• [WHAT IS REQUIRED]
Would you write out the whole listing below exactly as given?

• [GIVEN RECORDS]
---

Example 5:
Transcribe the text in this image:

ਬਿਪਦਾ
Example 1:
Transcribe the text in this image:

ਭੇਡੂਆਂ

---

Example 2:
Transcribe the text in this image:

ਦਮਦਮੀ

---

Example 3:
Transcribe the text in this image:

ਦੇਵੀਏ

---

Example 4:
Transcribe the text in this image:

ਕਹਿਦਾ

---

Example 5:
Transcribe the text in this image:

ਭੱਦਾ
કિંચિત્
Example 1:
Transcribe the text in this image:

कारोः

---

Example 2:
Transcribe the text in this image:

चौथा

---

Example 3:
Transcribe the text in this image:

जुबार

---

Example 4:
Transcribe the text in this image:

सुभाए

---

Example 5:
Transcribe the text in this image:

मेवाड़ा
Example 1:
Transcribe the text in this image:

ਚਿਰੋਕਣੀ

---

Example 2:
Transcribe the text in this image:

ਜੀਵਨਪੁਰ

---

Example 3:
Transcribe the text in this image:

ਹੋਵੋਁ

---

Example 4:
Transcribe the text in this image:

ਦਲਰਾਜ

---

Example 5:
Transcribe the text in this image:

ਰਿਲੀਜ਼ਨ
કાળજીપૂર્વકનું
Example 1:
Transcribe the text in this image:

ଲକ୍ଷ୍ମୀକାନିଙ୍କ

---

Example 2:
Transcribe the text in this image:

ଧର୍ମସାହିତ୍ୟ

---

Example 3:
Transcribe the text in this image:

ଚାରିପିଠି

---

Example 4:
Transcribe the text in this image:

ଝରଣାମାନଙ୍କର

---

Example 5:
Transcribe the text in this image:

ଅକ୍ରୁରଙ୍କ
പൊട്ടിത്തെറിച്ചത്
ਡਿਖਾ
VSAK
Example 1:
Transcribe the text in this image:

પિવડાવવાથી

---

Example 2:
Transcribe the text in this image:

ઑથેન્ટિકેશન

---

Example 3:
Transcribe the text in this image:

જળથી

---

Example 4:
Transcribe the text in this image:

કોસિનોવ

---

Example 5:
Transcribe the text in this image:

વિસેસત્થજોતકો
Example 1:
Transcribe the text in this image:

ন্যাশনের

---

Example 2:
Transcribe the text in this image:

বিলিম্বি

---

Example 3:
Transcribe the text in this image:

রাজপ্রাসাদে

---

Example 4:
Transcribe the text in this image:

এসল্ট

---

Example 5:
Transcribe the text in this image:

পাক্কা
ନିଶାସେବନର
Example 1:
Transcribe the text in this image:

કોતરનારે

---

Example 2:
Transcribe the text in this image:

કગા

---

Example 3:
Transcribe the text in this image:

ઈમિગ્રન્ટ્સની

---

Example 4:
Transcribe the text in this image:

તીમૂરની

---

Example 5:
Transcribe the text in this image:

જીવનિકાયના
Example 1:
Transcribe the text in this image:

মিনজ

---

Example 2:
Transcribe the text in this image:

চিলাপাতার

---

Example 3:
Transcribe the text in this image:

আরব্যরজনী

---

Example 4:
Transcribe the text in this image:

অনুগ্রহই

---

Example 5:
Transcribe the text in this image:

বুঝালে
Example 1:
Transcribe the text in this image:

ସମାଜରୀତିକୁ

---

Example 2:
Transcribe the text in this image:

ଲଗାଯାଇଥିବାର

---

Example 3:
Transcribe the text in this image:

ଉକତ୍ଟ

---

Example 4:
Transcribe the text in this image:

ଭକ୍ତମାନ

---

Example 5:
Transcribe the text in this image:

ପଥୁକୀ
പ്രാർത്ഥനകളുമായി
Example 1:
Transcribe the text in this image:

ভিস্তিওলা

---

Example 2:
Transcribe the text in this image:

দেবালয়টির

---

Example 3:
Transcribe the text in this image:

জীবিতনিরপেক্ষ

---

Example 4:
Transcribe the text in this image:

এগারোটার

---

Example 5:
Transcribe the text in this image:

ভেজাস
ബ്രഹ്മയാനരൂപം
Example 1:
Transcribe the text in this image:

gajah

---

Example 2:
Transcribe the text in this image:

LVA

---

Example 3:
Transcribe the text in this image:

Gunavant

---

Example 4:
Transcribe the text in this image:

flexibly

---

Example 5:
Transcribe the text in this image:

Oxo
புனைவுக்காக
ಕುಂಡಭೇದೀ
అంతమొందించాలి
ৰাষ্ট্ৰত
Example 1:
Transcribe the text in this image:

• [YOUR RESPONSE]
---

Example 5:
Transcribe the text in this image:

ਬਿਪਦਾ
Example 1:
Transcribe the text in this image:

ਭੇਡੂਆਂ

---

Example 2:
Transcribe the text in this image:

ਦਮਦਮੀ

---

Example 3:
Transcribe the text in this image:

ਦੇਵੀਏ

---

Example 4:
Transcribe the text in this image:

ਕਹਿਦਾ

---

Example 5:
Transcribe the text in this image:

ਭੱਦਾ
કિંચિત્
Example 1:
Transcribe the text in this image:

कारोः

---

Example 2:
Transcribe the text in this image:

चौथा

---

Example 3:
Transcribe the text in this image:

जुबार

---

Example 4:
Transcribe the text in this image:

सुभाए

---

Example 5:
Transcribe the text in this image:

मेवाड़ा
Example 1:
Transcribe the text in this image:

ਚਿਰੋਕਣੀ

---

Example 2:
Transcribe the text in this image:

ਜੀਵਨਪੁਰ

---

Example 3:
Transcribe the text in this image:

ਹੋਵੋਁ

---

Example 4:
Transcribe the text in this image:

ਦਲਰਾਜ

---

Example 5:
Transcribe the text in this image:

ਰਿਲੀਜ਼ਨ
કાળજીપૂર્વકનું
Example 1:
Transcribe the text in this image:

ଲକ୍ଷ୍ମୀକାନିଙ୍କ

---

Example 2:
Transcribe the text in this image:

ଧର୍ମସାହିତ୍ୟ

---

Example 3:
Transcribe the text in this image:

ଚାରିପିଠି

---

Example 4:
Transcribe the text in this image:

ଝରଣାମାନଙ୍କର

---

Example 5:
Transcribe the text in this image:

ଅକ୍ରୁରଙ୍କ
പൊട്ടിത്തെറിച്ചത്
ਡਿਖਾ
VSAK
Example 1:
Transcribe the text in this image:

પિવડાવવાથી

---

Example 2:
Transcribe the text in this image:

ઑથેન્ટિકેશન

---

Example 3:
Transcribe the text in this image:

જળથી

---

Example 4:
Transcribe the text in this image:

કોસિનોવ

---

Example 5:
Transcribe the text in this image:

વિસેસત્થજોતકો
Example 1:
Transcribe the text in this image:

ন্যাশনের

---

Example 2:
Transcribe the text in this image:

বিলিম্বি

---

Example 3:
Transcribe the text in this image:

রাজপ্রাসাদে

---

Example 4:
Transcribe the text in this image:

এসল্ট

---

Example 5:
Transcribe the text in this image:

পাক্কা
ନିଶାସେବନର
Example 1:
Transcribe the text in this image:

કોતરનારે

---

Example 2:
Transcribe the text in this image:

કગા

---

Example 3:
Transcribe the text in this image:

ઈમિગ્રન્ટ્સની

---

Example 4:
Transcribe the text in this image:

તીમૂરની

---

Example 5:
Transcribe the text in this image:

જીવનિકાયના
Example 1:
Transcribe the text in this image:

মিনজ

---

Example 2:
Transcribe the text in this image:

চিলাপাতার

---

Example 3:
Transcribe the text in this image:

আরব্যরজনী

---

Example 4:
Transcribe the text in this image:

অনুগ্রহই

---

Example 5:
Transcribe the text in this image:

বুঝালে
Example 1:
Transcribe the text in this image:

ସମାଜରୀତିକୁ

---

Example 2:
Transcribe the text in this image:

ଲଗାଯାଇଥିବାର

---

Example 3:
Transcribe the text in this image:

ଉକତ୍ଟ

---

Example 4:
Transcribe the text in this image:

ଭକ୍ତମାନ

---

Example 5:
Transcribe the text in this image:

ପଥୁକୀ
പ്രാർത്ഥനകളുമായി
Example 1:
Transcribe the text in this image:

ভিস্তিওলা

---

Example 2:
Transcribe the text in this image:

দেবালয়টির

---

Example 3:
Transcribe the text in this image:

জীবিতনিরপেক্ষ

---

Example 4:
Transcribe the text in this image:

এগারোটার

---

Example 5:
Transcribe the text in this image:

ভেজাস
ബ്രഹ്മയാനരൂപം
Example 1:
Transcribe the text in this image:

gajah

---

Example 2:
Transcribe the text in this image:

LVA

---

Example 3:
Transcribe the text in this image:

Gunavant

---

Example 4:
Transcribe the text in this image:

flexibly

---

Example 5:
Transcribe the text in this image:

Oxo
புனைவுக்காக
ಕುಂಡಭೇದೀ
అంతమొందించాలి
ৰাষ্ট্ৰত
Example 1:
Transcribe the text in this image:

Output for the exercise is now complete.